The first stated goal of the federal Surface Mining Control and Reclamation Act (SMCRA) is to "establish a nationwide program to protect society and the environment from the adverse effects of surface coal mining operations." The law says no mining can occur within 100 feet of a stream unless the mining company can show that no adverse effects will occur to the stream. Despite this language, West Virginia state officials have repeatedly issued "mountain top removal" mining permits to coal companies. As the name implies, "mountain top removal" means huge machines remove the tops of mountains, dumping thousands of tons of rock and soil into nearby valleys, burying streams beneath rubble, killing all the life they support.

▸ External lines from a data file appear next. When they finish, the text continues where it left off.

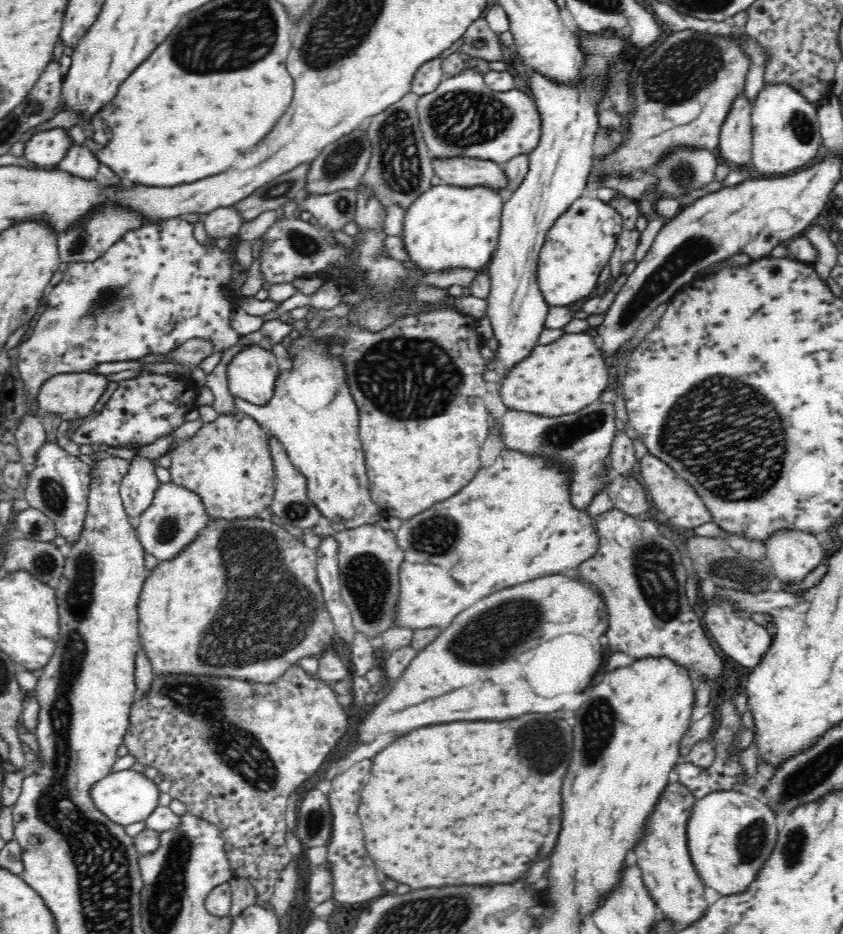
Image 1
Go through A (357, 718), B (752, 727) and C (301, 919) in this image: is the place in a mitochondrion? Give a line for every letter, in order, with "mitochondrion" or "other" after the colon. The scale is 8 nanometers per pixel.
A: other
B: other
C: other

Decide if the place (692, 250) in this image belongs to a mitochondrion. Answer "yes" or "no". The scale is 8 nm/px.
yes

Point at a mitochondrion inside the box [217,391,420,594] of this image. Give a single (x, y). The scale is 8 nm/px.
(296, 511)

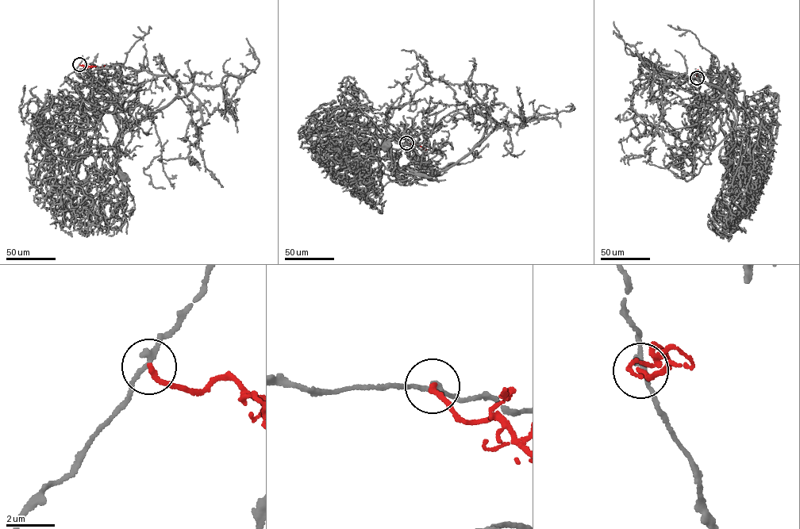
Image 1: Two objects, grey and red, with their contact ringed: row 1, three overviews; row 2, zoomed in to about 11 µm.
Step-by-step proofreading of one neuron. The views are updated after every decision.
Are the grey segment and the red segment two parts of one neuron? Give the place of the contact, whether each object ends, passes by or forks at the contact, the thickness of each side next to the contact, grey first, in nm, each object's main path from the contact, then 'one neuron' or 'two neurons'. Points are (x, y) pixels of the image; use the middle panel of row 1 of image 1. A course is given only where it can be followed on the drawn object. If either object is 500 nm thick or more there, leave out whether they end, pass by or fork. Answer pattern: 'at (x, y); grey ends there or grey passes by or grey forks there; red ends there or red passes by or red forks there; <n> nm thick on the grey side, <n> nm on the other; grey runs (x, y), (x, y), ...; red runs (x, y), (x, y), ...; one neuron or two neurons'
at (406, 143); grey passes by; red ends there; 200 nm thick on the grey side, 200 nm on the other; grey runs (406, 143), (388, 136), (408, 135), (435, 178), (428, 178), (439, 171), (426, 178), (401, 170), (386, 145); red runs (406, 143), (427, 149); two neurons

SMCRA also contains a citizen suit provision, so a W. Va. citizen named Bragg sued in federal court to force West Virginia state officials to comply with federal law. A federal appeals court ruled against Bragg, saying the 11th amendment prevented him from suing his state in federal court. So West Virginia officials are free to ignore federal mining law.

** Citizens' standing to sue: Many federal environmental laws contain a "citizen suit" provision" giving citizens the right to sue in court to enforce the law. Now the citizen right to sue has all but disappeared, thanks to recent federal court rulings. The courts have ruled that most citizens have not been personally harmed to a sufficient degree to give them "standing" to file a lawsuit. For example, citizens who want the Endangered Species Act enforced must show that failure to enforce the law has caused them substantial personal harm. Few citizens (if any) can meet such a test. Because of this and similar rulings by federal judges, citizen suits are largely a thing of the past.

The worst part of all this is that the traditional environmental movement is powerless to reverse these trends. Because the movement has spent 30 years pursuing narrow legal and scientific strategies, playing an insider's game of lobbying and rulemaking in Washington, the movement has no real political base of active citizens across the country who could rise up united and send a strong message to the judiciary (and to Congress) that the American people want environmental laws strengthened, not gutted. In this important venue -- the courts -- wealthy corporations are now holding almost all the cards and the traditional environmental movement is powerless to stop them.